La fraternité est le résultat du fait que quelqu’un d’autre a les mêmes parents. L’idée de fraternité humaine résulte de la croyance biblique selon laquelle, en fin de compte, tous les êtres humains sont les descendants d’un seul et même Père.
Les Écritures n’effacent pas seulement l’idée d’une humanité issue de parents multiples. Elles appliquent également l’analogie de la paternité, où le père transfère aux frères la responsabilité les uns des autres. La Genèse nous dit que la tâche humaine est d’être le gardien de notre frère.
Au lieu de transformer l’instinct de meurtre de l’homme en un « Tu ne tueras pas » résolu, sans excuses, sans « mais » et sans « si », nous, les humains, sommes devenus des experts en échappatoires sophistiquées. Nous nous disons que le meurtre n’est pas toujours un meurtre.
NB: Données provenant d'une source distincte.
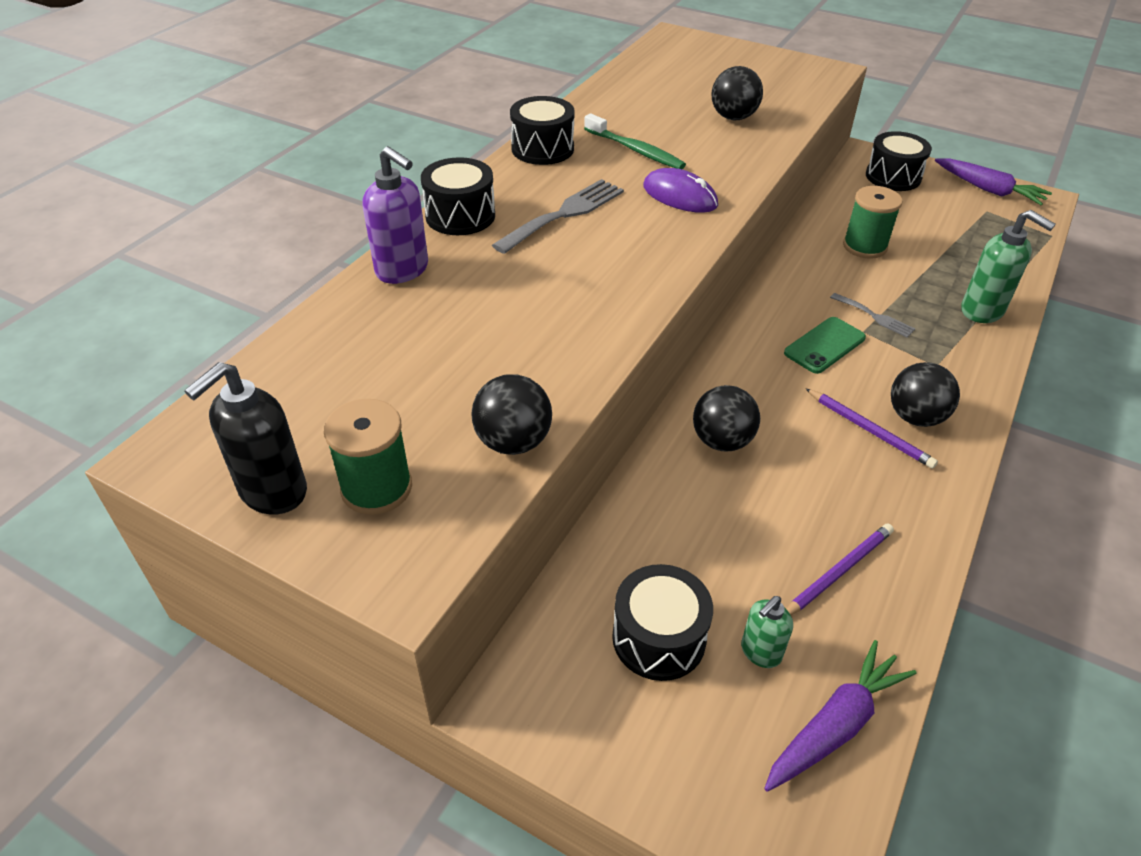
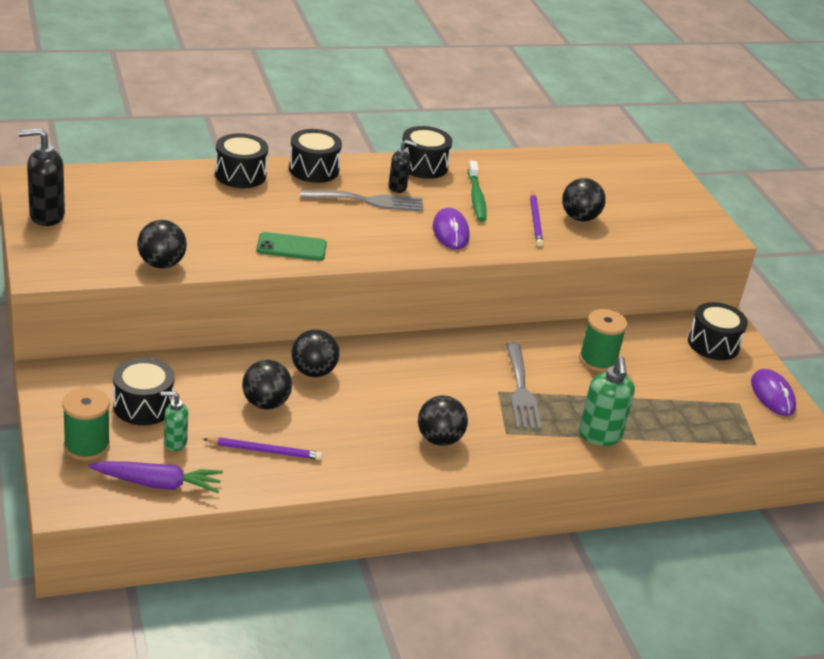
camera: 40 degrees right, 10 degrees down
green spool [324,399,412,515] -> green spool moved to [62,388,110,461]
purple soap dispenser [363,146,428,284] -> black drum [215,133,268,188]
green phone [784,317,866,374] -> green phone moved to [256,232,327,261]
purple pencil [805,388,938,469] -> purple pencil moved to [530,191,543,247]
grey fork [830,293,915,337] -> grey fork [506,342,542,430], size x1.78
purple carrot [935,158,1052,205] -> purple mouse [751,369,796,416]
none -> black ball [242,360,292,409]
none -> black soap dispenser [388,140,417,193]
Il y a l’autodéfense, la peine capitale, l’homicide involontaire, la guerre, l’euthanasie, l’infanticide, le gérontocide, le sacrifice religieux, et ainsi de suite. Mais, peu importe comment nous essayons de l’adoucir et de le rendre acceptable, il signifie toujours la mort inacceptable de notre frère. Inacceptable, parce que « le frère » est chacun d’entre nous.
Le fait que le meurtre joue un rôle aussi important dans nos divertissements, contribuant à accroître l’acceptation du meurtre entre frères et sœurs, peut difficilement être attribué à quelqu’un d’autre que nous-mêmes.
La question de savoir si ce siècle sera aussi meurtrier que le précédent – le monde dans lequel nos parents ont vécu – ou s’il offrira un terrain plus sûr à nos enfants et petits-enfants, dépend principalement de l’assurance que nous mettons aujourd’hui à faire comprendre à ceux qui occupent des postes de direction que le meurtre et les tueurs ne sont pas acceptables.
Il y a des milliers d’années, la Bible a compris qu’il s’agissait de l’un des problèmes déterminants de la société humaine. Malheureusement, il continuera à être présent tant que nous continuerons à nous cacher derrière des échappatoires, à trouver des excuses et à permettre que le meurtre fasse partie de nos divertissements.